High-Quality Multi-Hazard Emergency Operations Plan (EOP) Toolkit

2.2 Understanding the Situation

The planning team must identify the hazards that pose the greatest risk to the district or campus then perform a hazard analysis and risk assessment to determine the vulnerabilities posed by the hazard. Assigning values of risks to the hazards will help to prioritize the greatest concerns.

Identifying Hazards

Hazard identification and analysis are key steps in the planning process. Planners should begin by reviewing the hazards identified in the local emergency management’s Basic Plan or Mitigation Annex. Once you are aware of the community hazards, identify district and campus specific hazards. Finally, draw upon the experience and knowledge of the planning team. A tool that may assist districts with identifying hazards is the Threat and Hazard Identification and Risk Assessment (THIRA). Additional information regarding THIRA can be found below.

Risk assessment is the basis for developing the EOP. The planning team should review any existing safety assessment findings such as past safety audits.

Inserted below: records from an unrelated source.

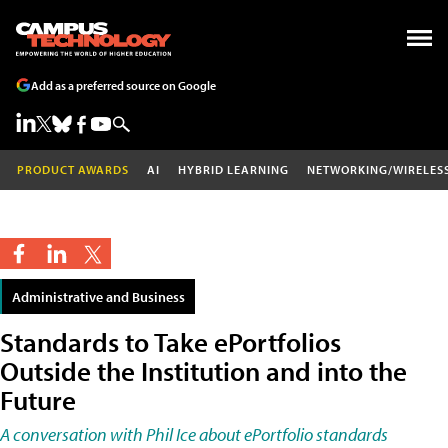
Add as a preferred source on Google
PRODUCT AWARDS
AI
HYBRID LEARNING
NETWORKING/WIRELES
Administrative and Business
Standards to Take ePortfolios
Outside the Institution and into the
Future
A conversation with Phil Ice about ePortfolio standards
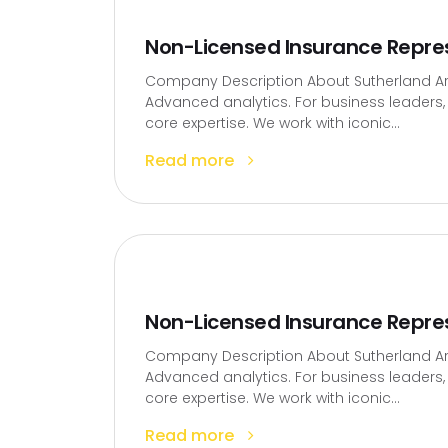
Non-Licensed Insurance Repre
Company Description About Sutherland Artif
Advanced analytics. For business leaders, t
core expertise. We work with iconic...
Read more
Non-Licensed Insurance Repre
Company Description About Sutherland Artif
Advanced analytics. For business leaders, t
core expertise. We work with iconic...
Read more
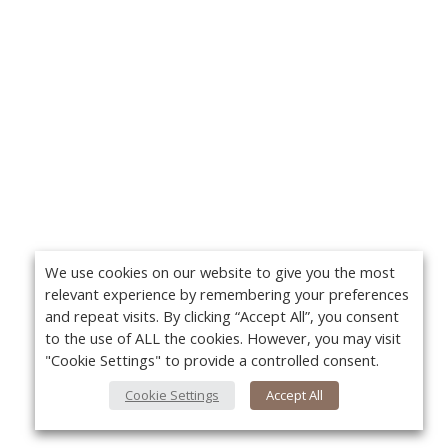
We use cookies on our website to give you the most
relevant experience by remembering your preferences
and repeat visits. By clicking “Accept All”, you consent
to the use of ALL the cookies. However, you may visit
"Cookie Settings" to provide a controlled consent.
Cookie Settings
Accept All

Assessments provide content to the hazards faced by the district, its facilities, and its community. Assessments demonstrate the likelihood of occurrence, the impact on public health and safety, and the vulnerability of facilities or property. These factors determine the abilities of the district to respond to the impact of a hazard. The following table summarizes potential hazards a district may face.

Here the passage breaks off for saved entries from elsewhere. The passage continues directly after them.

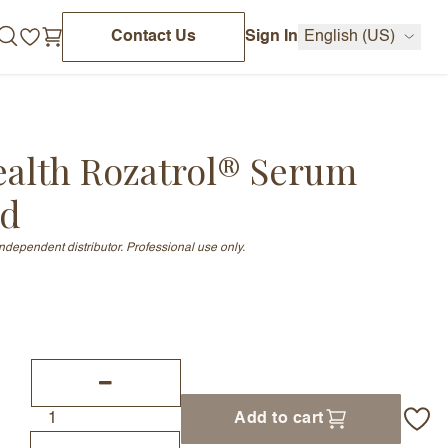
Contact Us
Sign In
English (US)
ealth Rozatrol® Serum
ed
independent distributor. Professional use only.
Add to cart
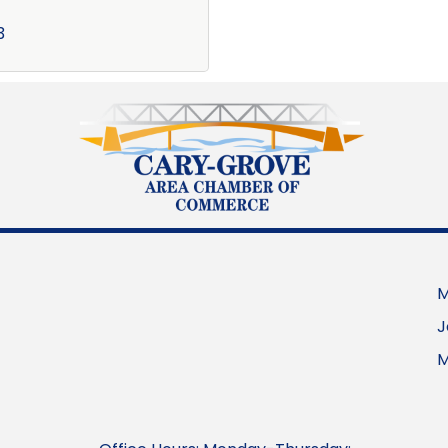
3
M
J
M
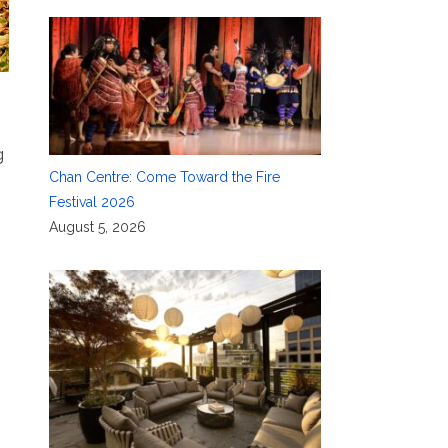
g
Chan Centre: Come Toward the Fire
Festival 2026
August 5, 2026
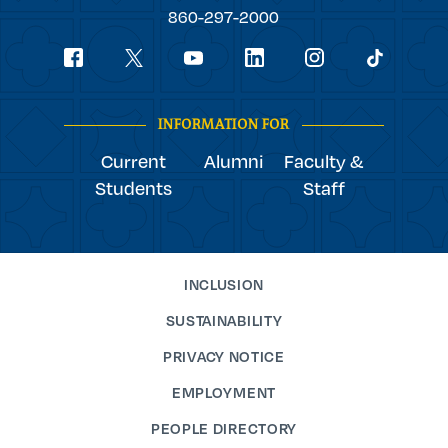
College
860-297-2000
Social
youtube
Navigation
facebook
linkedin
instagram
twitter
tiktok
INFORMATION FOR
Current
Alumni
Faculty &
Students
Staff
INCLUSION
SUSTAINABILITY
PRIVACY NOTICE
EMPLOYMENT
PEOPLE DIRECTORY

Hazard Type Likelihood of Occurrence Estimated Impact on Public Health & Safety Estimated Impact on Property
Drought High Moderate Limited
Earthquake Unlikely N/A N/A
Extreme Heat High Limited Limited
Flash Flooding High Moderate Moderate
Hail High Limited Moderate
Hurricane High Major Major
Thunderstorms High Limited Limited
Tornado High Limited Limited
Wildfire High Limited Limited
Winter Storm Low Limited Limited
Dam/Levee Failure Low Moderate Moderate
Energy/Pipeline Failure High Major Major
Hazmat High Moderate Moderate
Major Structural Fire Moderate Limited Limited
Nuclear Facility Incident Low Limited Limited
Water System Failure Low Major Moderate
Gang Violence Low Limited Limited
Active Shooter Incident Moderate Limited Limited
Civil Disorder Low Moderate Moderate
Terrorism Low Major Major

The planning team must keep in mind that there is always a potential for new and unexpected risks. Hazards are often related (e.g. a tornado may cause structural fire and/or energy failure). The planning team must compare and prioritize risks to determine which hazards merit special attention in planning. The team must consider the frequency and likelihood of the hazard. Once the planning team has decided which hazards to include in the EOP, goals and objectives need to be developed for each hazard.